The song, appropriately enough, is "Clocks." :-)


What a fantastic video! As always, when treated realistically and not reduced to an idiotic strawman, evolution is an amazingly subtle and powerful creative process. I want to get a look at the code for this program and see how he modeled the physical interactions between the various components.

Jane Know

Very interesting article and video. I would love to see people's arguments against this.


Thanks. I saw the post on Pharyngula but didn't have time to look then.

Your wonderful description made it clear I had to make time.

That's a fantastic video.

I have a feeling it will only more deeply convince people who already had some understanding, and the people who don't want to understand it still won't.

But, still, wonderful.

c long

Greta I never thought I'd find support for the potentiality of a Designer on your blog, and maybe I'm one of the few to think this way, but to me both the video and computer program are powerfully persuasive evidence for a life-unfolding process that was initiated by an intelligent, highly powerful being of some sort, ie a creator, ie god, ie chuck manson reincarnate as a killer tomato if you really want to go there!

I believe any serious atheist that embraces these types of scenarios as evidence for naturalistic evolution is doing his or her self a disservice equal to or greater in folly than some of the most rudimentarily asinine creationist blunders. Here's why:

In this case "cdk007" is undeniably, unmistakably and irrevocably God; and not just god, I mean with the big G and everything.

Source information:

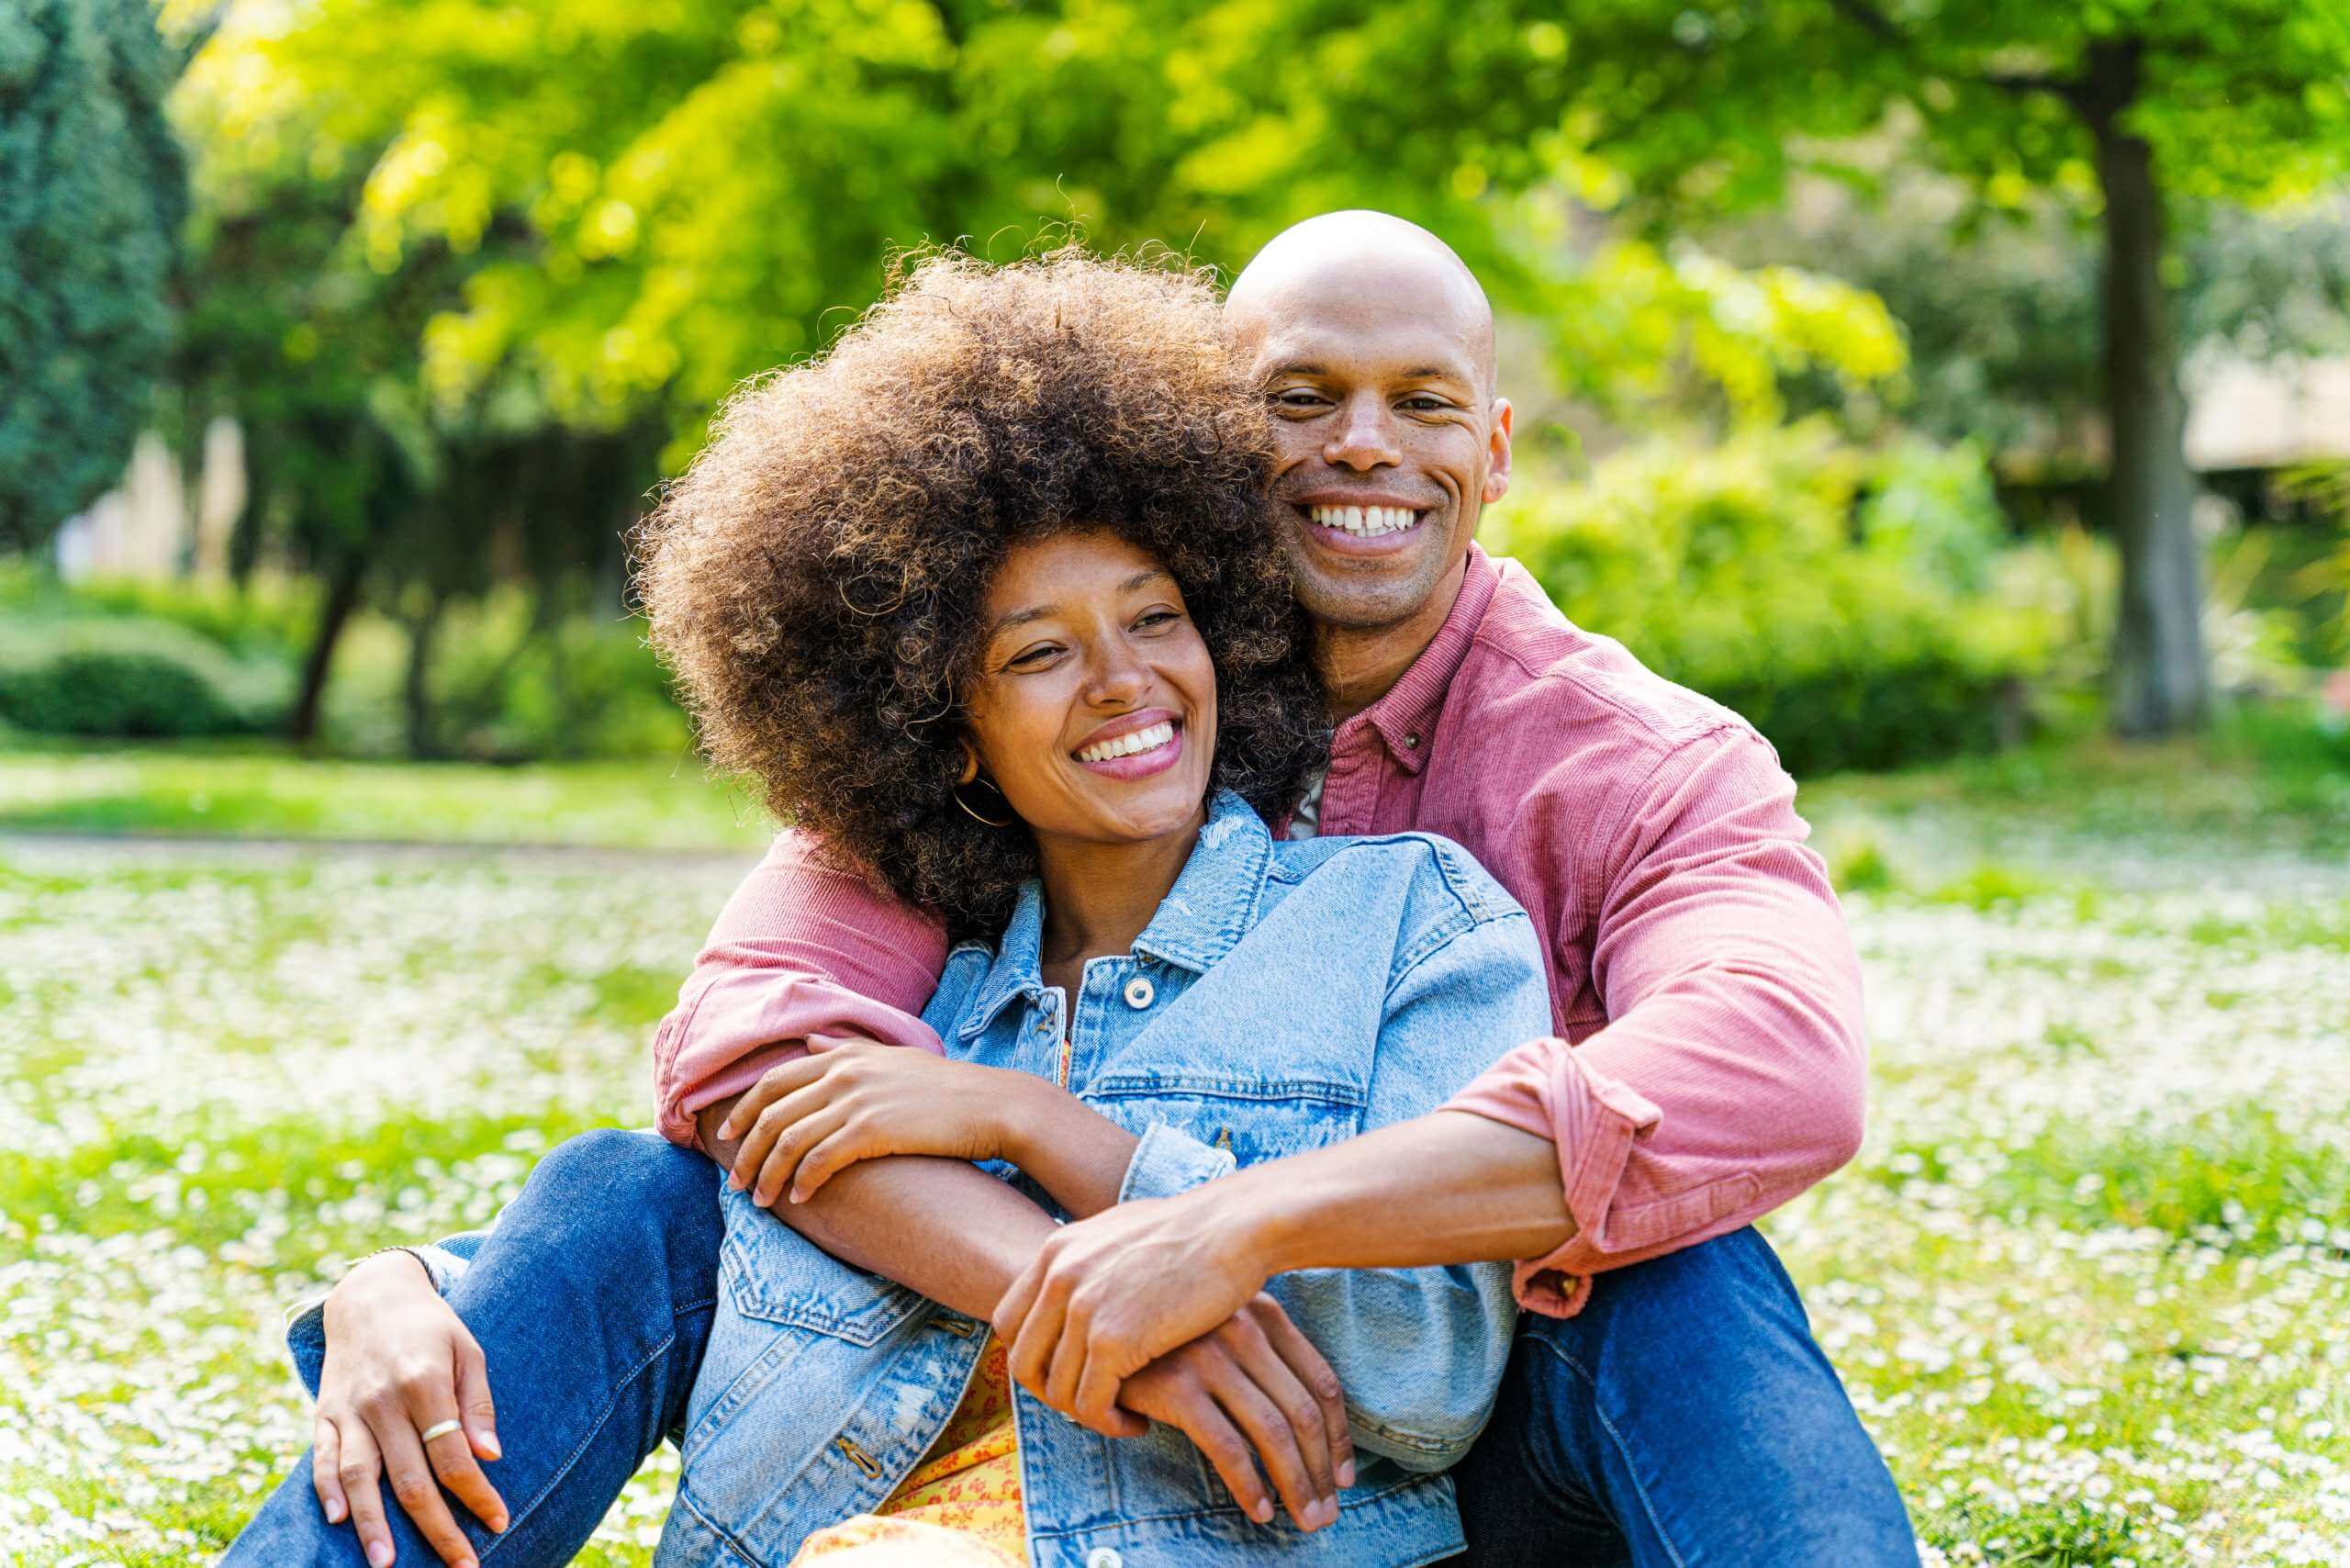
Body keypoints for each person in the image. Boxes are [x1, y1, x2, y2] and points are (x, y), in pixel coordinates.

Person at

---

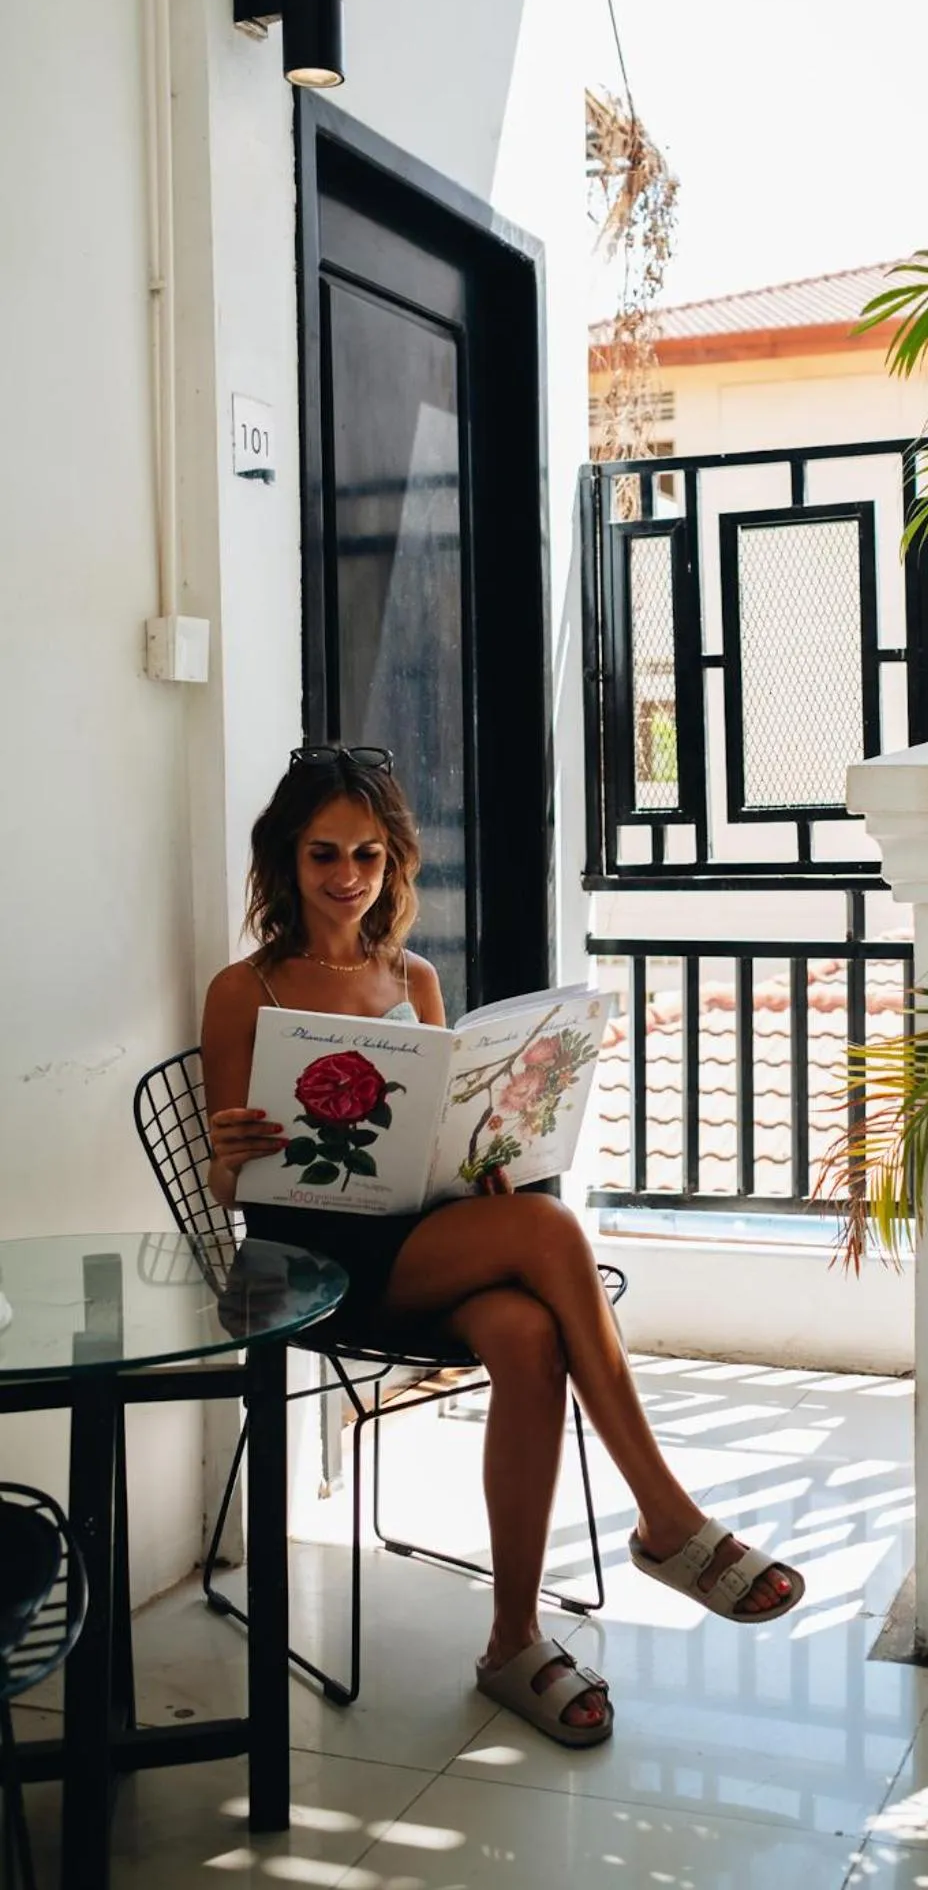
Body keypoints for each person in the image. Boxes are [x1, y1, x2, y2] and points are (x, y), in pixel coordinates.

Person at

Exercise details:
Please answer these questions using the comment thread.
1. What is the title of the song?
2. On what site had a commenter seen the post without time to look then?
3. Whom does the final comment call God in this case?

Task answer:
1. "Clocks."
2. Pharyngula.
3. "cdk007".